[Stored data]
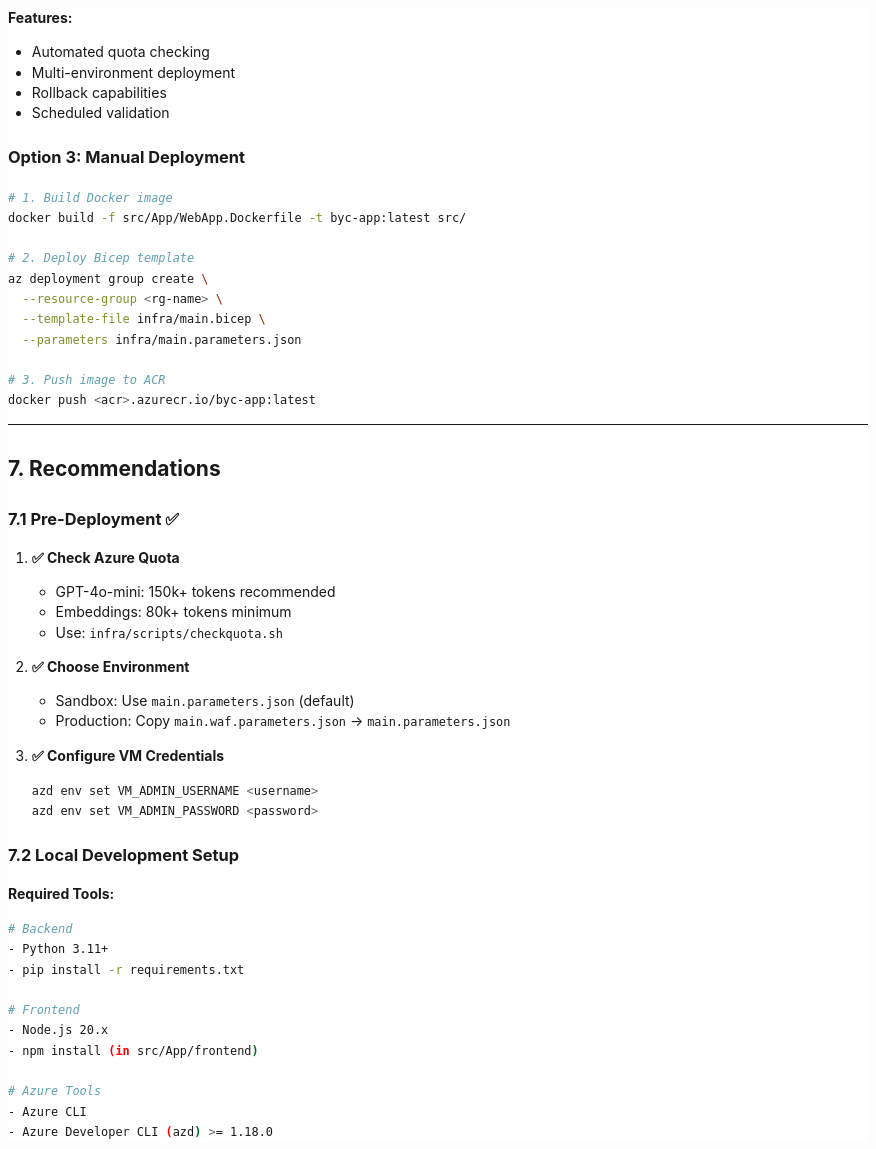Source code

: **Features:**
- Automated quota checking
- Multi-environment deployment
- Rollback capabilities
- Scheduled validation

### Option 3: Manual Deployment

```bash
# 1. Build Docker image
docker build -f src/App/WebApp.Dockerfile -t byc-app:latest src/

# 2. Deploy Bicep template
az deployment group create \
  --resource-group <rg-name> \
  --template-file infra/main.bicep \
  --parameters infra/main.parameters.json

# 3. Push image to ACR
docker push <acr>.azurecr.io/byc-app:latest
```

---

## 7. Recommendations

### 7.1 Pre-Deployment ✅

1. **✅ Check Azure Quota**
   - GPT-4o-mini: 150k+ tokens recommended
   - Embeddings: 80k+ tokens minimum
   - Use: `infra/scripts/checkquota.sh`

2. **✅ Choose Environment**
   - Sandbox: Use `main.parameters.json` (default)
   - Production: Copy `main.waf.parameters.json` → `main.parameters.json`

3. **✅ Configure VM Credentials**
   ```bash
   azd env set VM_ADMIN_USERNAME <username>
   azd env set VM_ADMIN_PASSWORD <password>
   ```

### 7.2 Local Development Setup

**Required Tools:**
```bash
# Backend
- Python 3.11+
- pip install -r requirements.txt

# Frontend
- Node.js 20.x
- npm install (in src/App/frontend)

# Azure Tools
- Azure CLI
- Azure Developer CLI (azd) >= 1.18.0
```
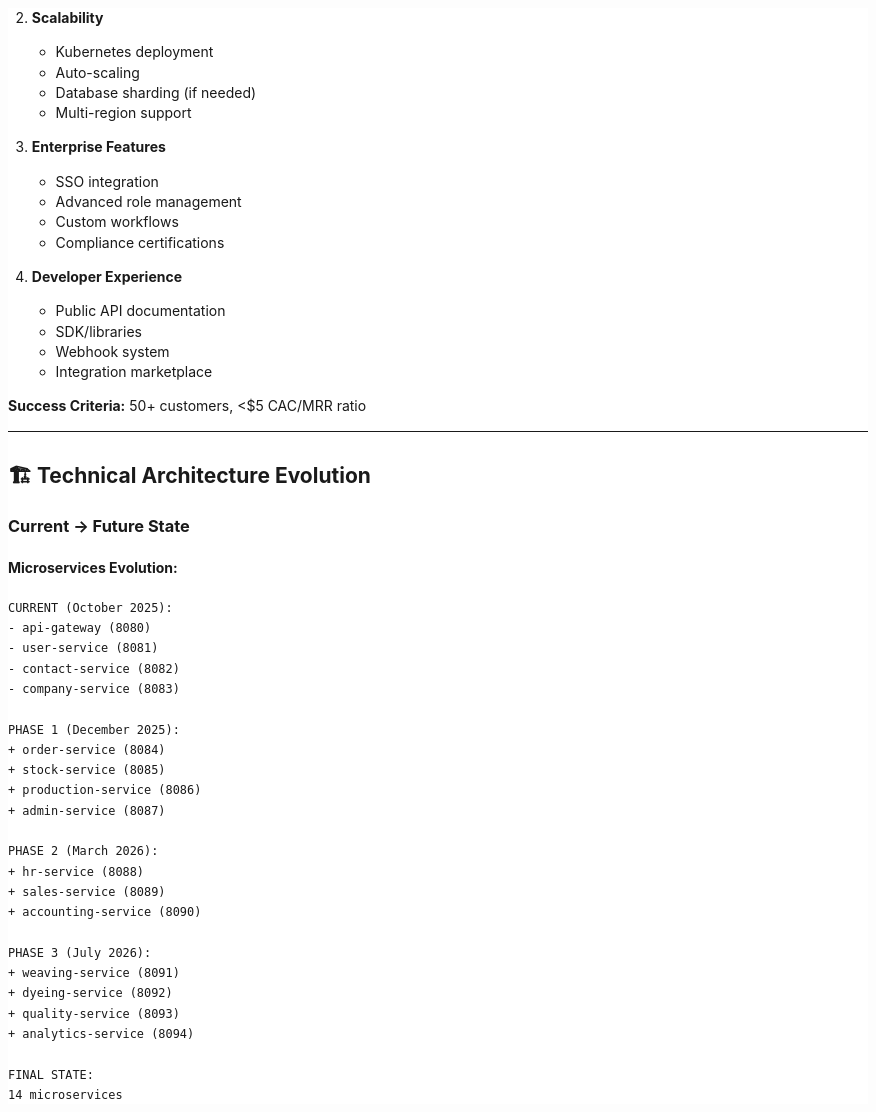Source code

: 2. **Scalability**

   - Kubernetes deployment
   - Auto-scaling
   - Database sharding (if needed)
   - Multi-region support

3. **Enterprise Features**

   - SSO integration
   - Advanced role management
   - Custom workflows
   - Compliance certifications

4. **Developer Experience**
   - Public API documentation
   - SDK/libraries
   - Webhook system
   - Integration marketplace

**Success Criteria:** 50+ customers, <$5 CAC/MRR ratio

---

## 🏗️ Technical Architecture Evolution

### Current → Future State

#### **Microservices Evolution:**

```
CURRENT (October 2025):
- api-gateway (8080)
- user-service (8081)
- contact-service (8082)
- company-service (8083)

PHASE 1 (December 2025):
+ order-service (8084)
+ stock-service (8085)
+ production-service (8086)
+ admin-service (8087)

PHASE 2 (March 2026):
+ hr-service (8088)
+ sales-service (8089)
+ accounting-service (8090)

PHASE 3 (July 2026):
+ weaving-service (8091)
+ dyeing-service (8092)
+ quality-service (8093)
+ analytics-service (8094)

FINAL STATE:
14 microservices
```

--

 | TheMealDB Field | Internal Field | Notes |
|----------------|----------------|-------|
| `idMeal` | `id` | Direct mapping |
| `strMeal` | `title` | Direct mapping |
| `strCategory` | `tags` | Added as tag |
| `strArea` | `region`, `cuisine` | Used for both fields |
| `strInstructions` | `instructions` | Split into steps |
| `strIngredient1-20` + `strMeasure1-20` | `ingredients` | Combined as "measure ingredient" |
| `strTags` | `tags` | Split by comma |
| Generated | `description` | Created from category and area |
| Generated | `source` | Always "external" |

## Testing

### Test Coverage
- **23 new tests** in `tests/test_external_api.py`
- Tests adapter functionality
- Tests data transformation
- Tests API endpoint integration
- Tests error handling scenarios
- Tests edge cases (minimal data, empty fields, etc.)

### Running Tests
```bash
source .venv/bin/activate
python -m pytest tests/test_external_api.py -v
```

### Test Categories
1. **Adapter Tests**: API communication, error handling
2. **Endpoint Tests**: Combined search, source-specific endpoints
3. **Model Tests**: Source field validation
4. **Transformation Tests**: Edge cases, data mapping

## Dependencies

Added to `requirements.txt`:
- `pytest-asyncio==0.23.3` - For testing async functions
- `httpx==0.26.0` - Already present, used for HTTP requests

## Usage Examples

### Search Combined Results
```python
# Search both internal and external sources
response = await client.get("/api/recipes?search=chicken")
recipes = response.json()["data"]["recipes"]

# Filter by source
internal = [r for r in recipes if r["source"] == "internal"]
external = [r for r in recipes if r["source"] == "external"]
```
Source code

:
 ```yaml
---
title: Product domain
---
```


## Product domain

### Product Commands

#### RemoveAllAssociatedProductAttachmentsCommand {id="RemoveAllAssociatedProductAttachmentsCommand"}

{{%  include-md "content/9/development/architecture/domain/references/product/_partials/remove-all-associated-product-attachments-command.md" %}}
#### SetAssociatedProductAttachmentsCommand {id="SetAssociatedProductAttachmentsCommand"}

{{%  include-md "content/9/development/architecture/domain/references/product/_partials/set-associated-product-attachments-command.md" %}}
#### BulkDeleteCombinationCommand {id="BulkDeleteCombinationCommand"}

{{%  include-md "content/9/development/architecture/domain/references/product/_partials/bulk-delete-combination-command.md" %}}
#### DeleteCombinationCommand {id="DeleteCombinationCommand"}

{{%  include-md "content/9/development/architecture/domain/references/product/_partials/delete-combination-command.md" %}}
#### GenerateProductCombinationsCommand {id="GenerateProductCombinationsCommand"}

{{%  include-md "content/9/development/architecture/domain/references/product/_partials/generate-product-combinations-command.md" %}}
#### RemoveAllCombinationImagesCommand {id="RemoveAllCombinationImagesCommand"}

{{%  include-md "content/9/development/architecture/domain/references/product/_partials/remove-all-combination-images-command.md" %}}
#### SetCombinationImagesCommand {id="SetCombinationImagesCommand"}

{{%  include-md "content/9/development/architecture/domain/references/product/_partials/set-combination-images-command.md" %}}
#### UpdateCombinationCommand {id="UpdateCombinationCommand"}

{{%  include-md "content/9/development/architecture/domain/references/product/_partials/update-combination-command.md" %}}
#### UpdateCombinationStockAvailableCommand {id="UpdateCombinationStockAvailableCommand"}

## Task brief
Throughout the data above, copy all lines where the word "recipes" is found.

## Answer box
response = await client.get("/api/recipes?search=chicken")
recipes = response.json()["data"]["recipes"]
internal = [r for r in recipes if r["source"] == "internal"]
external = [r for r in recipes if r["source"] == "external"]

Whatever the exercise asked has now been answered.